* [Reading passage]:
- Opening Delimiter -

Policy Reinforcement learning with Pytorch

I’m currently working on a code using pygame and pytorch to implement a policy-based agent.
The goal is very simple for the moment : a car is in a straight road and has to stay in it. It can do nothing (action 0) / go left (action 1) or go right (action 2)

I followed the tutorial https://github.com/pytorch/examples/blob/master/reinforcement_learning/reinforce.py to use it.

But it words on the cart pole game but not on my case and I don’t understand why. It seems that my network is not learning.

Here is my main code :

import numpy as np
from model import Agent
from car_game import CarGame
import pygame
import torch
import torch.optim as optim
from torch.autograd import Variable
from torch.distributions import Categorical
import matplotlib.pyplot as plt

GREEN = (20, 255, 140)

- Closing Delimiter -

* [Task to carry out]:
Please say whether each statement agrees with the forum post on policy reinforcement learning: (a) the car has three possible actions; (b) the agent is built with TensorFlow; (c) the car drives on a curved road. For each, answer yes or no and quote the words of the post that decide it.

* [Information shown]:
- Opening Delimiter -

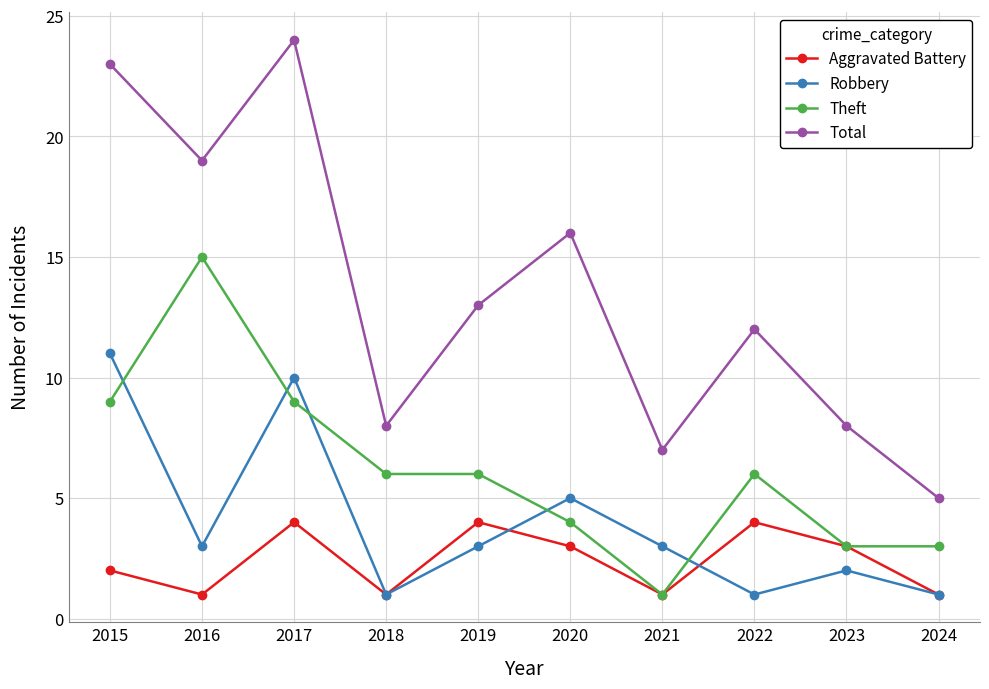

True or false: Aggravated Battery has a value of 2 at 2023.

False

- Closing Delimiter -

* [Exercise solution]:
(a) Yes: "It can do nothing (action 0) / go left (action 1) or go right (action 2)"
(b) No: "using pygame and pytorch"
(c) No: "a car is in a straight road and has to stay in it"